En 10 ans, les résultats sont divers et arrivent à un tournant. Nous avons désormais 14%
de femmes associées, et devons travailler sur la sélection des plus jeunes. Le sujet chez
Mazars est clairement identifié, mais il n’est pas encore partagé par tous les pays. Le
périmètre du sujet est toujours flou, parlons-nous de l’égalité femme homme, des
handicapés, des LGTB ou des diplômes de provenance diverse. Là aussi les avis des pays
divergent, les anglais travaillent sur la race et les religions, les français comme d’autres,
sur la place des femmes. Les femmes elles-mêmes restent toujours divisées, les féministes
des pays nordiques ou américains, plus fermes dans leur position, s’affrontent avec les
adeptes du soft power. Le vrai problème ne réside pas là. Il réside en fait dans une
révolution totale de l’organisation d’une entreprise. Le monde est au centre de trois
révolutions dont l’impact est amplifié par cette collusion. Désormais le travail des femmes
est visible et rémunéré. 56% d’entre elles travaillent dans le monde. Or les femmes
apportent dans l’entreprise tout ce qui a trait à la vie privée car ce sont encore elles qui en
majorité sont responsables des enfants, de la vie quotidienne, de la famille. Une vie privée
que les hommes avaient auparavant laissée à la maison, justement dans les mains de leurs
femmes. Notre environnement est devenu hyper connecté. Nous avons totalement changé
nos méthodes de travail et nos façons de vivre, rendant tout à fait poreuse la séparation
entre la vie privée et la vie professionnelle. Enfin la génération dite « Y » arrive dans les
entreprises, elle veut être écoutée, prise en compte et travailler différemment car elle place
en premier un équilibre de vie.
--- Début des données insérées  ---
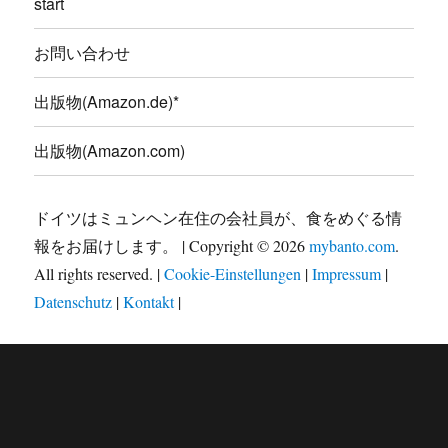
start
お問い合わせ
出版物(Amazon.de)*
出版物(Amazon.com)
ドイツはミュンヘン在住の会社員が、食をめぐる情
報をお届けします。 | Copyright © 2026
mybanto.com
.
All rights reserved. |
Cookie-Einstellungen
|
Impressum
|
Datenschutz
|
Kontakt
|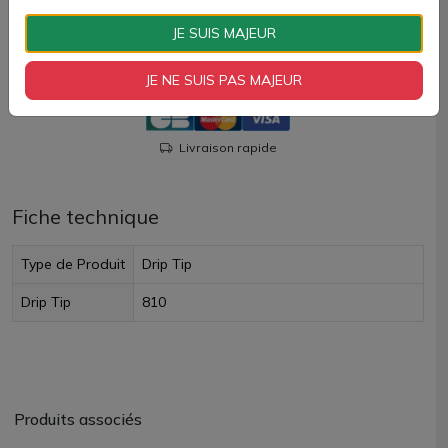
JE SUIS MAJEUR
AJOUTER À MON PANIER
JE NE SUIS PAS MAJEUR
Paiement 100% sécurisé
Livraison rapide
Fiche technique
Type de Produit
Drip Tip
Drip Tip
810
Produits associés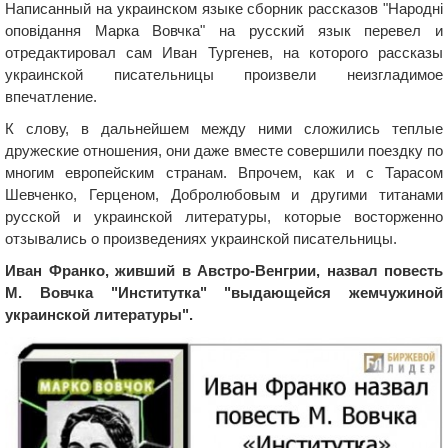
Написанный на украинском языке сборник рассказов "Народнi
оповiдання Марка Вовчка" на русский язык перевел и
отредактировал сам Иван Тургенев, на которого рассказы
украинской писательницы произвели неизгладимое
впечатление.
К слову, в дальнейшем между ними сложились теплые
дружеские отношения, они даже вместе совершили поездку по
многим европейским странам. Впрочем, как и с Тарасом
Шевченко, Герценом, Добролюбовым и другими титанами
русской и украинской литературы, которые восторженно
отзывались о произведениях украинской писательницы.
Иван Франко, живший в Австро-Венгрии, назвал повесть
М. Вовчка "Институтка" "выдающейся жемчужиной
украинской литературы".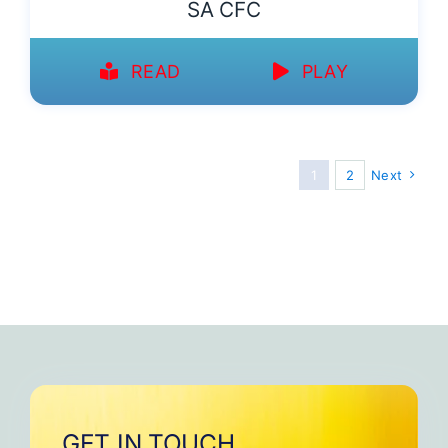
SA CFC
READ
PLAY
1
2
Next
GET IN TOUCH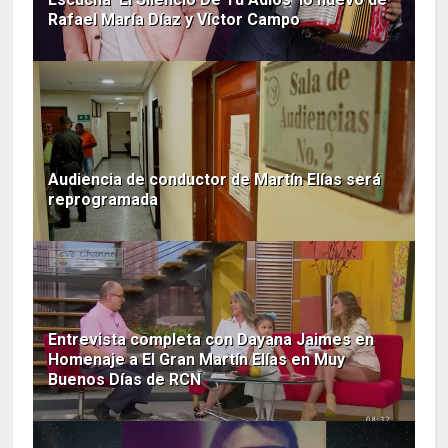
Rafael María Díaz y Víctor Campo
Audiencia de conductor de Martín Elías será
reprogramada
Entrevista completa con Dayana Jaimes en
Homenaje a El Gran Martín Elías en Muy
Buenos Días de RCN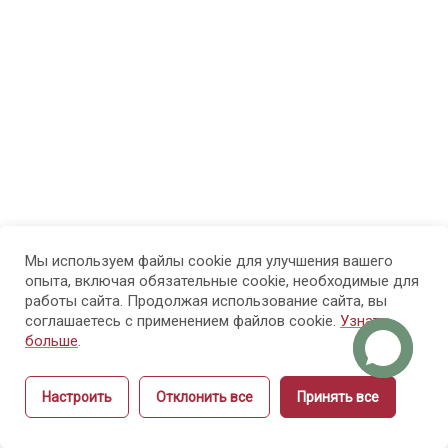
физиология
рук и ногтей
Модуль
8
4.
Болезни
рук и
ногтей
Мы используем файлы cookie для улучшения вашего
Модуль 5.
14
опыта, включая обязательные cookie, необходимые для
Санитария
работы сайта. Продолжая использование сайта, вы
и гигиена
соглашаетесь с применением файлов cookie.
Узнать
больше
.
Модуль 6.
15
Настроить
Отклонить все
Принять все
Этика и
Назад
Вперёд
культура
Cet équilibre est souhaité par les femmes tout comme par
la nouvelle génération, il est désormais permis grâce aux nouveaux outils et certains
hommes en rêvent.

Conclusion

Il en résulte une nécessité impérative pour les entreprises de repenser totalement leur
organisation pour y introduire le rythme de la vie, enfant, maladie, vieillesse. Pour y faire
vivre 3 générations concomitamment, et surtout pour casser les stéréotypes fortement
ancrés dans tous nos esprits. Il me semble que ce n’est pas la fin de la diversité qui nous
arrive mais plutôt un changement de direction. Ce n’est pas parce que l’on aura 40% de
femmes ou de personnes de couleurs que cela changera. C’est parce que l’on aura compris
que l’organisation des entreprises faite sur un modèle masculin de pays riche doit être
totalement repensée à l’aune d’un nouveau monde. D’autant que l’intégration des femmes
est un sujet éminemment politique et démontre le niveau démocratique d’un pays.
Travailler sur une flexibilité ou une modification des règles du travail, repenser la notion
de travail et tenter de casser les stéréotypes ou du moins en prendre conscience, tels sont
les directions que devrait prendre la gestion de la diversité. Et si on la nommait la gestion
de l’égalité des chances et des compétences ?

Muriel de Saint Sauveur. Directrice de la Diversité/ Groupe Mazars.